▼▼▼
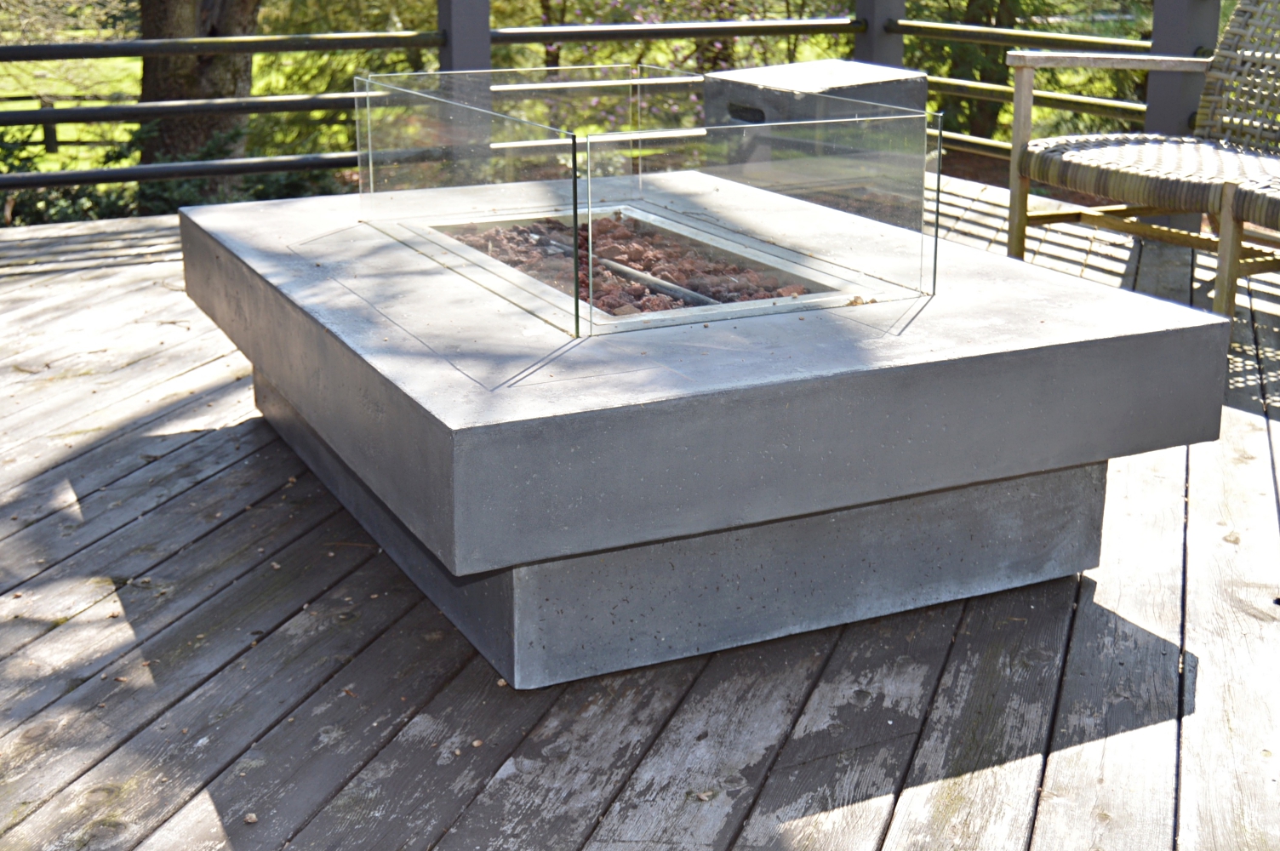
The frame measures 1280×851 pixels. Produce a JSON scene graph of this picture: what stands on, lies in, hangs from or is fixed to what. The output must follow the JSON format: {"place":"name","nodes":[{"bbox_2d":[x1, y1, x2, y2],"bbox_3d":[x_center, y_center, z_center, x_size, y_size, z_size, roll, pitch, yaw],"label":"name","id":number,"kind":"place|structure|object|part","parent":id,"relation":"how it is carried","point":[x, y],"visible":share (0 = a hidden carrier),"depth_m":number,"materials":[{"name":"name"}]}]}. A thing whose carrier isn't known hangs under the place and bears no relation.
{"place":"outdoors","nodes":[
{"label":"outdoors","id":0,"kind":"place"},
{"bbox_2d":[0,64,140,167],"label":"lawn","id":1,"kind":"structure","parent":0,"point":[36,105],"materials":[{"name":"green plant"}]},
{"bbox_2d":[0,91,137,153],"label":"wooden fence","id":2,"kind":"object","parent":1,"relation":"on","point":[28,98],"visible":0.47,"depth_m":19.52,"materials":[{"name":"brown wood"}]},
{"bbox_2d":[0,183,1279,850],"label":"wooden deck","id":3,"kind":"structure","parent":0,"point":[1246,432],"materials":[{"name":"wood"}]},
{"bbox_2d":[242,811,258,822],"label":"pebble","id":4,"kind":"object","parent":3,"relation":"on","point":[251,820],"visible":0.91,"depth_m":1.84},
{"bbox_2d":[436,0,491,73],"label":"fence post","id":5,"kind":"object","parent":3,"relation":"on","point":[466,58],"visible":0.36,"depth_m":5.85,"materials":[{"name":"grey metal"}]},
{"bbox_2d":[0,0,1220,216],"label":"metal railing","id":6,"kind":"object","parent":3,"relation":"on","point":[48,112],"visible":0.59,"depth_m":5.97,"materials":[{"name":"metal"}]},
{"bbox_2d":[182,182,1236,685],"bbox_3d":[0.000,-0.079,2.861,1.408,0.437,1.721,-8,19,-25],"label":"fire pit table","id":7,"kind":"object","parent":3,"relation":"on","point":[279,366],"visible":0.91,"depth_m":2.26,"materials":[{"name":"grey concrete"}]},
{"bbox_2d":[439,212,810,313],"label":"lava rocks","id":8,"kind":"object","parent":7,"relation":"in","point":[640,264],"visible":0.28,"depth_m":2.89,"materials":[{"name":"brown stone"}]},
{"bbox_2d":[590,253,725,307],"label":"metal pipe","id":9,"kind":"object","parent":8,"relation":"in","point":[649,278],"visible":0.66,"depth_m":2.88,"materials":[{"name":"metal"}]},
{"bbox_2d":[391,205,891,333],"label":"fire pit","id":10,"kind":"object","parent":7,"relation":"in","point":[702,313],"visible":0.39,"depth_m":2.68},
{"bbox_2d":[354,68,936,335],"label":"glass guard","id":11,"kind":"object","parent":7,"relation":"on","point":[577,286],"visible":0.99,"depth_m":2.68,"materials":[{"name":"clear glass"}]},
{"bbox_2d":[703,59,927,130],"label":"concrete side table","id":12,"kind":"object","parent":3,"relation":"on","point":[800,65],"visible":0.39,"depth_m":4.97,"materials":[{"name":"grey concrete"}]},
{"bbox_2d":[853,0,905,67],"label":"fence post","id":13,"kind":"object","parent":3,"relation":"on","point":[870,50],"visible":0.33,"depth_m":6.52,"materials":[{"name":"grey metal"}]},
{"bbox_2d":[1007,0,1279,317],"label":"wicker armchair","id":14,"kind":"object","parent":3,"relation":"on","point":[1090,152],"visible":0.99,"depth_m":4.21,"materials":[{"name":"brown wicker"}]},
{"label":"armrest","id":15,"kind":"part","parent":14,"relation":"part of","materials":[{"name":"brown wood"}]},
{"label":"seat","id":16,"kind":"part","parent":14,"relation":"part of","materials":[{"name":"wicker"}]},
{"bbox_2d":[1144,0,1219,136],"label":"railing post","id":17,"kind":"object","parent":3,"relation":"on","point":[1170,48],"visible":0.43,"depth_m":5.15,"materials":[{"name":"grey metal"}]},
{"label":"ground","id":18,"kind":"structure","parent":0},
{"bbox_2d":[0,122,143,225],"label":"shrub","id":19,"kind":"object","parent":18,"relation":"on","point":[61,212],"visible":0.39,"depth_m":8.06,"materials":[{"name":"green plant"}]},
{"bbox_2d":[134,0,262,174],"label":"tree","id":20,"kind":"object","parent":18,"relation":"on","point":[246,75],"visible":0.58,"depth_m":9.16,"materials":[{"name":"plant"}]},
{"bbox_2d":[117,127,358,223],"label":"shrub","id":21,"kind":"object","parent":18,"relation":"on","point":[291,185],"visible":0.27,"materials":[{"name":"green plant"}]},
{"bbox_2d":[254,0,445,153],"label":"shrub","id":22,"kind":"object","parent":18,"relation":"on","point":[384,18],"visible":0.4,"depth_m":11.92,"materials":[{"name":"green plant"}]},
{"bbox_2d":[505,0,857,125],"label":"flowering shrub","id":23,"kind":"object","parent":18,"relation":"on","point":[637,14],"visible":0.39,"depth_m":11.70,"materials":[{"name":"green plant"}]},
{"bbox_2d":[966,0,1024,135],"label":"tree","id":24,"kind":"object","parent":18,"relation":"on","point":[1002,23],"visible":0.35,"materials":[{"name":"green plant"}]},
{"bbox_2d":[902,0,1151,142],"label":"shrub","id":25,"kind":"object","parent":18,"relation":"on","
▲▲▲
TASK OBJECTIVE:
Print every line above once more, exactly. Omit the pictures.

SOLVED EXERCISE:
The frame measures 1280×851 pixels. Produce a JSON scene graph of this picture: what stands on, lies in, hangs from or is fixed to what. The output must follow the JSON format: {"place":"name","nodes":[{"bbox_2d":[x1, y1, x2, y2],"bbox_3d":[x_center, y_center, z_center, x_size, y_size, z_size, roll, pitch, yaw],"label":"name","id":number,"kind":"place|structure|object|part","parent":id,"relation":"how it is carried","point":[x, y],"visible":share (0 = a hidden carrier),"depth_m":number,"materials":[{"name":"name"}]}]}. A thing whose carrier isn't known hangs under the place and bears no relation.
{"place":"outdoors","nodes":[
{"label":"outdoors","id":0,"kind":"place"},
{"bbox_2d":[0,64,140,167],"label":"lawn","id":1,"kind":"structure","parent":0,"point":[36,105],"materials":[{"name":"green plant"}]},
{"bbox_2d":[0,91,137,153],"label":"wooden fence","id":2,"kind":"object","parent":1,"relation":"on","point":[28,98],"visible":0.47,"depth_m":19.52,"materials":[{"name":"brown wood"}]},
{"bbox_2d":[0,183,1279,850],"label":"wooden deck","id":3,"kind":"structure","parent":0,"point":[1246,432],"materials":[{"name":"wood"}]},
{"bbox_2d":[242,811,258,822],"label":"pebble","id":4,"kind":"object","parent":3,"relation":"on","point":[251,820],"visible":0.91,"depth_m":1.84},
{"bbox_2d":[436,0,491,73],"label":"fence post","id":5,"kind":"object","parent":3,"relation":"on","point":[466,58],"visible":0.36,"depth_m":5.85,"materials":[{"name":"grey metal"}]},
{"bbox_2d":[0,0,1220,216],"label":"metal railing","id":6,"kind":"object","parent":3,"relation":"on","point":[48,112],"visible":0.59,"depth_m":5.97,"materials":[{"name":"metal"}]},
{"bbox_2d":[182,182,1236,685],"bbox_3d":[0.000,-0.079,2.861,1.408,0.437,1.721,-8,19,-25],"label":"fire pit table","id":7,"kind":"object","parent":3,"relation":"on","point":[279,366],"visible":0.91,"depth_m":2.26,"materials":[{"name":"grey concrete"}]},
{"bbox_2d":[439,212,810,313],"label":"lava rocks","id":8,"kind":"object","parent":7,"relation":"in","point":[640,264],"visible":0.28,"depth_m":2.89,"materials":[{"name":"brown stone"}]},
{"bbox_2d":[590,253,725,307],"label":"metal pipe","id":9,"kind":"object","parent":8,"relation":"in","point":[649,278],"visible":0.66,"depth_m":2.88,"materials":[{"name":"metal"}]},
{"bbox_2d":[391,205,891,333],"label":"fire pit","id":10,"kind":"object","parent":7,"relation":"in","point":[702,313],"visible":0.39,"depth_m":2.68},
{"bbox_2d":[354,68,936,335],"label":"glass guard","id":11,"kind":"object","parent":7,"relation":"on","point":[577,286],"visible":0.99,"depth_m":2.68,"materials":[{"name":"clear glass"}]},
{"bbox_2d":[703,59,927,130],"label":"concrete side table","id":12,"kind":"object","parent":3,"relation":"on","point":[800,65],"visible":0.39,"depth_m":4.97,"materials":[{"name":"grey concrete"}]},
{"bbox_2d":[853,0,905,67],"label":"fence post","id":13,"kind":"object","parent":3,"relation":"on","point":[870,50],"visible":0.33,"depth_m":6.52,"materials":[{"name":"grey metal"}]},
{"bbox_2d":[1007,0,1279,317],"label":"wicker armchair","id":14,"kind":"object","parent":3,"relation":"on","point":[1090,152],"visible":0.99,"depth_m":4.21,"materials":[{"name":"brown wicker"}]},
{"label":"armrest","id":15,"kind":"part","parent":14,"relation":"part of","materials":[{"name":"brown wood"}]},
{"label":"seat","id":16,"kind":"part","parent":14,"relation":"part of","materials":[{"name":"wicker"}]},
{"bbox_2d":[1144,0,1219,136],"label":"railing post","id":17,"kind":"object","parent":3,"relation":"on","point":[1170,48],"visible":0.43,"depth_m":5.15,"materials":[{"name":"grey metal"}]},
{"label":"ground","id":18,"kind":"structure","parent":0},
{"bbox_2d":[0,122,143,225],"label":"shrub","id":19,"kind":"object","parent":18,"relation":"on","point":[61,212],"visible":0.39,"depth_m":8.06,"materials":[{"name":"green plant"}]},
{"bbox_2d":[134,0,262,174],"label":"tree","id":20,"kind":"object","parent":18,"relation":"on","point":[246,75],"visible":0.58,"depth_m":9.16,"materials":[{"name":"plant"}]},
{"bbox_2d":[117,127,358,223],"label":"shrub","id":21,"kind":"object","parent":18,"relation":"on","point":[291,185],"visible":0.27,"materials":[{"name":"green plant"}]},
{"bbox_2d":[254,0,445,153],"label":"shrub","id":22,"kind":"object","parent":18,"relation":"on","point":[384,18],"visible":0.4,"depth_m":11.92,"materials":[{"name":"green plant"}]},
{"bbox_2d":[505,0,857,125],"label":"flowering shrub","id":23,"kind":"object","parent":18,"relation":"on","point":[637,14],"visible":0.39,"depth_m":11.70,"materials":[{"name":"green plant"}]},
{"bbox_2d":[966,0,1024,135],"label":"tree","id":24,"kind":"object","parent":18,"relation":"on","point":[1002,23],"visible":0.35,"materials":[{"name":"green plant"}]},
{"bbox_2d":[902,0,1151,142],"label":"shrub","id":25,"kind":"object","parent":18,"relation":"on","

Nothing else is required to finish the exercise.